***** SOURCE TEXT *****
Patent Application
20100154338
1. Field of the Invention
The present invention relates to a composite house wrap used generally in building construction.
2. Background Information
House wrap is a worldwide multi-billion dollar yearly industry. The phrase “House wrap” (also called “housewrap”) has been defined as inclusive of all synthetic materials effectively designed for the replacement of traditional sheathing tar paper. These materials are all lighter in weight and usually wider than asphalt designs, so contractors can apply the material much faster to a house shell. A conventional house wrap is described as functioning as a moisture barrier, preventing rain from getting into the stud wall construction while allowing moisture vapor to pass out from the house's interior living space to the exterior. If moisture from either direction is allowed to build up within stud or cavity walls, mold and rot can set in and fiberglass or cellulose insulation will lose its R-value (a measure of the efficiency of the insulation) due to heat-conducting moisture.
Conventional house wraps have been described as broadly including (1) asphalt-impregnated paper or fiberglass; (2) micro-perforated, cross-lapped films; films laminated to spun-bond non-woven materials; (3) films laminated or coated to polypropylene woven materials and calendered, wet-laid polyethylene fiber.
House wrap is generally described as requiring both a waterproof aspect and it must have a high moisture vapor transmission rate (MVTR) to be effective. It must also take handling abuse during installation and it is helpful if it is resistant to UV light. House wrap is often left exposed for some time after construction, awaiting exterior sheathing installation. House wrap is generally installed over the sheathing and behind the exterior siding. Siding can be vinyl, wood clapboard, cedar shingles or brick facade. In all cases, the house wrap, generally, is the last line of defense in stopping incoming water or exterior water condensation from getting into the wooden stud wall. For a general background and description of house wraps, see the June 2000 Department of Energy (DOE) publication (DOE/GO10099-769) entitled “Weather Resistant Barriers: How to Select and Install Housewrap and Other Types of Weather Resistant Barriers”
It is known to use micro-porous polyolefin films in house wrapping applications. One commercially available film heretofore used as a house wrap is made of high density polyethylene (HDPE) flash spun into fibers and pressed to form the film. The resulting flash-spun HDPE film has been described as suffering from both a high air permeability and a relatively low tear strength. Thus, such house wrap is subject to damage during shipment and installation.
Another commercially available film employed as a house wrap is melt blown, spun-bonded polyethylene. Like the flash-spun HDPE fiber film, the spun-bonded polyethylene has been described as providing a high permeability to air and even worse tensile properties, i.e. break strength, tear strength and puncture resistance. Thus, there is an unfilled need for a house wrap with both “breathability” and good physical and tensile properties.
***** RAW DATA *****
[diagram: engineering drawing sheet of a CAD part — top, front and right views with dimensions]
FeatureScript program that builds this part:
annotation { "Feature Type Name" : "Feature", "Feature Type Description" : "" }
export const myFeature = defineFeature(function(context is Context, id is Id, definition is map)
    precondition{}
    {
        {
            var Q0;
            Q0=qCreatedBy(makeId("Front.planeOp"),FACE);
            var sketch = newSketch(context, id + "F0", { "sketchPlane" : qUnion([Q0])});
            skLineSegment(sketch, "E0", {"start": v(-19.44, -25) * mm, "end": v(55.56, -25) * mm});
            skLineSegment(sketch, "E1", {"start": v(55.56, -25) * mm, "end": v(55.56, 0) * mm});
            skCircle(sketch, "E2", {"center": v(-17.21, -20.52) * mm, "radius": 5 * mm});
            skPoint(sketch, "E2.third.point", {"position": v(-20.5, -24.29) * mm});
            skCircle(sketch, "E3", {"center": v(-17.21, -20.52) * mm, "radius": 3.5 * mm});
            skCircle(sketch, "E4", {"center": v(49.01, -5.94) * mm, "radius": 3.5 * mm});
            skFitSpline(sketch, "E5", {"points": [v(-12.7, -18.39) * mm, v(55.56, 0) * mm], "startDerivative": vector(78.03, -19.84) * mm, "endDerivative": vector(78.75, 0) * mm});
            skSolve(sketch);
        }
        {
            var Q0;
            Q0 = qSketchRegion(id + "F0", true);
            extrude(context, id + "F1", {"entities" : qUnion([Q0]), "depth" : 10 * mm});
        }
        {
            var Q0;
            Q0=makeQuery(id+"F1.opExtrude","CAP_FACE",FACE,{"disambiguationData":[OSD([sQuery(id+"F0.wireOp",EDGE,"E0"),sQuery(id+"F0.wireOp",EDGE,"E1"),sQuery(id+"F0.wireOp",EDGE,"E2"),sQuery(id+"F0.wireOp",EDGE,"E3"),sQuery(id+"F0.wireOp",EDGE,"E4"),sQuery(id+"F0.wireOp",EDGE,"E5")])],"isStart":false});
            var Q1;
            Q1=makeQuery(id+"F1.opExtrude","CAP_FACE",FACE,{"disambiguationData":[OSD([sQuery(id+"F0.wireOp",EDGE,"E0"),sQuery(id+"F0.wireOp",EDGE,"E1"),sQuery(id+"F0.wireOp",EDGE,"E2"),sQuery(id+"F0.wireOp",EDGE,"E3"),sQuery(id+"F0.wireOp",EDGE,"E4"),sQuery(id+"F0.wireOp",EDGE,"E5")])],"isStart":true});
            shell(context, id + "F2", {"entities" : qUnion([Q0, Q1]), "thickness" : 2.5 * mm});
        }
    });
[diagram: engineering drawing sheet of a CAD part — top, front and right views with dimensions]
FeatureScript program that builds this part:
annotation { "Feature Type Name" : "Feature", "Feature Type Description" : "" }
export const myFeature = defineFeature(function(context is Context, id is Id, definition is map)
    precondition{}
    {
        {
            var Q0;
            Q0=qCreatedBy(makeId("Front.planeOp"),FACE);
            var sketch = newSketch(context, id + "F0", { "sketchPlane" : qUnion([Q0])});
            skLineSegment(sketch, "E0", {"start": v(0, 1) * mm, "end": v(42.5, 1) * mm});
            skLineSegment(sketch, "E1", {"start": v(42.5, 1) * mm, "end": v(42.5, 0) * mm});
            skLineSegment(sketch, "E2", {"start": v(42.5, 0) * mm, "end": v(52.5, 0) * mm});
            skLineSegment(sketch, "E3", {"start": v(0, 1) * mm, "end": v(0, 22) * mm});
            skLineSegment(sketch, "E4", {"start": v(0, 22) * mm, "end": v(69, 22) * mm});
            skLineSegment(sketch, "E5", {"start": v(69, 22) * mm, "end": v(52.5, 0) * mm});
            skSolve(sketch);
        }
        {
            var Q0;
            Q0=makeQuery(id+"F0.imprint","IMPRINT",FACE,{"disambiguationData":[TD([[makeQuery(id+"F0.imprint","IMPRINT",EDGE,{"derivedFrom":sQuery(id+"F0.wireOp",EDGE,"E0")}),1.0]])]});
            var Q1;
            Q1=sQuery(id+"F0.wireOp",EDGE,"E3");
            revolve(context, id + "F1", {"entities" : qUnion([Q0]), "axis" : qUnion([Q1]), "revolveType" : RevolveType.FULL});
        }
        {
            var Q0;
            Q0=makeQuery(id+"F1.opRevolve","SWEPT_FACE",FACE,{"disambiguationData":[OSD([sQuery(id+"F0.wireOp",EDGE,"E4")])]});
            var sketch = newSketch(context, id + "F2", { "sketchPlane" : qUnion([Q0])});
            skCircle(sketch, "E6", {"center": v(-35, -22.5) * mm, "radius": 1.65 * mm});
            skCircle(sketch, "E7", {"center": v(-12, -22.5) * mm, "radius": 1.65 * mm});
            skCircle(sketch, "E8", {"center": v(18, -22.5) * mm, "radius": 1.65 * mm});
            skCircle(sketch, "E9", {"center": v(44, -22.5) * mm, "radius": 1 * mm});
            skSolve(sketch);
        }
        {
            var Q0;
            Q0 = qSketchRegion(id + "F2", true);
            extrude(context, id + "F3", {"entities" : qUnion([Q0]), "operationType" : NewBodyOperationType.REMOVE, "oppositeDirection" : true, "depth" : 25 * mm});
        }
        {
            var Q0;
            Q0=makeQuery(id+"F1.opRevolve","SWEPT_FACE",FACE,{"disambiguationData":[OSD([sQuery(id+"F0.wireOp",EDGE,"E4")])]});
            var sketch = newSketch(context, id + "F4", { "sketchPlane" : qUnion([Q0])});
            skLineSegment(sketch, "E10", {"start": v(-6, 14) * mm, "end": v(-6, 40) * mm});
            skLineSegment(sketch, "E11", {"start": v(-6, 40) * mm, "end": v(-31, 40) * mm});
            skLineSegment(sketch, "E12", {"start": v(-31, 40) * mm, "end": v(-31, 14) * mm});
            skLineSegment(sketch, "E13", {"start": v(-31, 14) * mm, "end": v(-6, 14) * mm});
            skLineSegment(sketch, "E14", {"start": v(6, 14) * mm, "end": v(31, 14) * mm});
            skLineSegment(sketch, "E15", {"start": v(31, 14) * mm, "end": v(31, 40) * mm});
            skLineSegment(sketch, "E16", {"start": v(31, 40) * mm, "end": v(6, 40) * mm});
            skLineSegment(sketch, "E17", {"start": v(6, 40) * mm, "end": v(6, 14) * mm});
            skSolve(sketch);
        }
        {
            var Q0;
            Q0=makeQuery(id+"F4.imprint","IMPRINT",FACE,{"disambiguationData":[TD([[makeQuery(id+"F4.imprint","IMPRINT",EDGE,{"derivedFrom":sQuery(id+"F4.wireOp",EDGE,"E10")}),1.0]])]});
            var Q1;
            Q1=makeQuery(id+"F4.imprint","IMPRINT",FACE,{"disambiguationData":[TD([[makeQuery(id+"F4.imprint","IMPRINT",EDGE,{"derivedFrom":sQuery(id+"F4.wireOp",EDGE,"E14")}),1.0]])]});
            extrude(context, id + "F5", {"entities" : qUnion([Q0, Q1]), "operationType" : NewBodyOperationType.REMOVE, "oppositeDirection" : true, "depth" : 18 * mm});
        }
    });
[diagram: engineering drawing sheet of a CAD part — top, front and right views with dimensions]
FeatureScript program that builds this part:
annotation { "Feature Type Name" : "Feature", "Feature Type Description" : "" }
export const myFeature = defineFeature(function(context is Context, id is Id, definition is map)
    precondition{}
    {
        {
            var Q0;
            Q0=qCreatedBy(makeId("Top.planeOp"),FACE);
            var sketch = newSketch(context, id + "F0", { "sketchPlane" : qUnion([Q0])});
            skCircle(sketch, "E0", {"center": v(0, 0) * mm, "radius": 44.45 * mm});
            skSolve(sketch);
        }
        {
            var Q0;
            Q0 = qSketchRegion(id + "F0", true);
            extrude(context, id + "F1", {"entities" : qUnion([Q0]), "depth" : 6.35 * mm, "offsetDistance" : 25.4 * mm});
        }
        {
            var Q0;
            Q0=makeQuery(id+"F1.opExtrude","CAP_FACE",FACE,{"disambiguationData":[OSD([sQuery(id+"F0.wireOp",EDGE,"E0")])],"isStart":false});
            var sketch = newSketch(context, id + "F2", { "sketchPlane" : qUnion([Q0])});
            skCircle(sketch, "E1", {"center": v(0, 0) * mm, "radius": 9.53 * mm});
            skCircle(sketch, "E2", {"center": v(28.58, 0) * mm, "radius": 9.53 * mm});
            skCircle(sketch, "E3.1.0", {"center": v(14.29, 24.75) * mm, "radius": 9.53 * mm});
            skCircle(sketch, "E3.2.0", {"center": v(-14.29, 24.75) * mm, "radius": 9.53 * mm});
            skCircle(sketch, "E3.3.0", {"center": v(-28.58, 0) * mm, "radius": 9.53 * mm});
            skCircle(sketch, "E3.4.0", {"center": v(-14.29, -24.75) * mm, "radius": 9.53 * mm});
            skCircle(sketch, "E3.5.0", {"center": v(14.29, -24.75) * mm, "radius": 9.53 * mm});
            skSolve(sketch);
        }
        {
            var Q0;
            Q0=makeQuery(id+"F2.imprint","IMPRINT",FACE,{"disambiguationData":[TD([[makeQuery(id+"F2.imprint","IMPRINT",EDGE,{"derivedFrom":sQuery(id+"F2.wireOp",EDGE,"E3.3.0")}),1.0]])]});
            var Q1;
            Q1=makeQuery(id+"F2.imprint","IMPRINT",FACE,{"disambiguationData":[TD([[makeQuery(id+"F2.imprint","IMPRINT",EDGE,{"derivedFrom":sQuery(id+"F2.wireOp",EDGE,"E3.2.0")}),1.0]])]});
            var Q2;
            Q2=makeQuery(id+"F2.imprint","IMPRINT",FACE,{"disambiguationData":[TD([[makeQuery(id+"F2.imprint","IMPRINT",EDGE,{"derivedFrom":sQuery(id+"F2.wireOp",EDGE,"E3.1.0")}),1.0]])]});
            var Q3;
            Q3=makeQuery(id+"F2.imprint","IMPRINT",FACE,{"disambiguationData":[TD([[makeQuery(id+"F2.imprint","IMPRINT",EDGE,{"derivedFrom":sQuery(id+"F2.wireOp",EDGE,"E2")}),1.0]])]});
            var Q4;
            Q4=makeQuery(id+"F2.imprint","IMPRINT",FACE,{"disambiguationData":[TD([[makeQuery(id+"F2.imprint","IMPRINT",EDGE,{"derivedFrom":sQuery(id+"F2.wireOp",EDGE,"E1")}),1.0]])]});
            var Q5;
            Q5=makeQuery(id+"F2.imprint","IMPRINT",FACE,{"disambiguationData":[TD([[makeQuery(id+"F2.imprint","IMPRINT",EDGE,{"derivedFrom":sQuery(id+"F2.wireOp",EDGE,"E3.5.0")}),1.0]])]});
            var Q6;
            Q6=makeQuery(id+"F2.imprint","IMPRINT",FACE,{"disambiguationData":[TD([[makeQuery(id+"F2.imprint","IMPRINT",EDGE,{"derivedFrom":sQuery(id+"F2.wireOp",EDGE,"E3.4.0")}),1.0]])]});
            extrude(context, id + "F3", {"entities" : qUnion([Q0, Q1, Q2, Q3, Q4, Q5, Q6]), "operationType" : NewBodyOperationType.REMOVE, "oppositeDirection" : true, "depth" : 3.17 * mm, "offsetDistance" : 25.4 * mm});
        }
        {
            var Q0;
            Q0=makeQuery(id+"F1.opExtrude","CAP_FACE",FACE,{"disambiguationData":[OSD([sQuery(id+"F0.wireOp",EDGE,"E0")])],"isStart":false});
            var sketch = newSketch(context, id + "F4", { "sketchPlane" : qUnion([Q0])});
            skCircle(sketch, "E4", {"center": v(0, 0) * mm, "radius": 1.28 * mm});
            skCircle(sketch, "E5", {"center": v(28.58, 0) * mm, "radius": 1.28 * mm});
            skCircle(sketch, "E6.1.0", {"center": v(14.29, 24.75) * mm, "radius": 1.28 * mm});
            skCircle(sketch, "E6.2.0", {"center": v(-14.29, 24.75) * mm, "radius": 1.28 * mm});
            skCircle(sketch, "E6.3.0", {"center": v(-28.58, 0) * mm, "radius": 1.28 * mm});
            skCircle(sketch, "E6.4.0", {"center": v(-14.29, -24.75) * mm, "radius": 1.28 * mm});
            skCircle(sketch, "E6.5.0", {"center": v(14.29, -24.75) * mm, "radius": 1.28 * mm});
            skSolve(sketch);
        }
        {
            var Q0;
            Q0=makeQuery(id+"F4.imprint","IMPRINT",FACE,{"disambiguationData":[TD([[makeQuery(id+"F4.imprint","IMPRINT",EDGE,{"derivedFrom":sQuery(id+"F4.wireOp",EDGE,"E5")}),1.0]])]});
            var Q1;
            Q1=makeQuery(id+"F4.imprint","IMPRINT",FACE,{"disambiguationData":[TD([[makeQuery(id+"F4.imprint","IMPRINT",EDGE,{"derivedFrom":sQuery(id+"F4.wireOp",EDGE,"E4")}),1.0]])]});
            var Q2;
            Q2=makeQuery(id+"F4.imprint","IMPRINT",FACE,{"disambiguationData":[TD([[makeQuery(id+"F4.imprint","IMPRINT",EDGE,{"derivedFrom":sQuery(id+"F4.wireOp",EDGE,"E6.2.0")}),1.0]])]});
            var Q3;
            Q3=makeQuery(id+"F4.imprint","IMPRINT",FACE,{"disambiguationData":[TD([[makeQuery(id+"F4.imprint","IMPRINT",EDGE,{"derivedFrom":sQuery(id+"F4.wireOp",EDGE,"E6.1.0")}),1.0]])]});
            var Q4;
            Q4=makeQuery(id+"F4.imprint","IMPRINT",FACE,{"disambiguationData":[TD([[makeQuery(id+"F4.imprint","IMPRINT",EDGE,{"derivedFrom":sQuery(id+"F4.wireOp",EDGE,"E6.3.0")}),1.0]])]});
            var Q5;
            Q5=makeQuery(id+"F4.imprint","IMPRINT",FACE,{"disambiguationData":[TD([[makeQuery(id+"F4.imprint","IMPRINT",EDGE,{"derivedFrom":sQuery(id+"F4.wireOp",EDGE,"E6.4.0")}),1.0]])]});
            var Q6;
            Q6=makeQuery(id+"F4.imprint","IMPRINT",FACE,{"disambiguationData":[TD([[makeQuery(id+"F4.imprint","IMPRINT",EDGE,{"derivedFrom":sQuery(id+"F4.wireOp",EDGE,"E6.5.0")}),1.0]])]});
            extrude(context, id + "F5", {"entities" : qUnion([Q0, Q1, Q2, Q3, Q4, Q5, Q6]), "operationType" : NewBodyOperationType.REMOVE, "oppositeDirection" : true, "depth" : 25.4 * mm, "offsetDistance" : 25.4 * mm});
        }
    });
*****
### AIM OF THE EXERCISE
Rewrite the house wrap passage starting at "It is known" and ending at "shipment and installation.", with "shipment" changed to "transport". Work only from the house wrap passage, not the data.

### COMPLETED TASK
It is known to use micro-porous polyolefin films in house wrapping applications. One commercially available film heretofore used as a house wrap is made of high density polyethylene (HDPE) flash spun into fibers and pressed to form the film. The resulting flash-spun HDPE film has been described as suffering from both a high air permeability and a relatively low tear strength. Thus, such house wrap is subject to damage during transport and installation.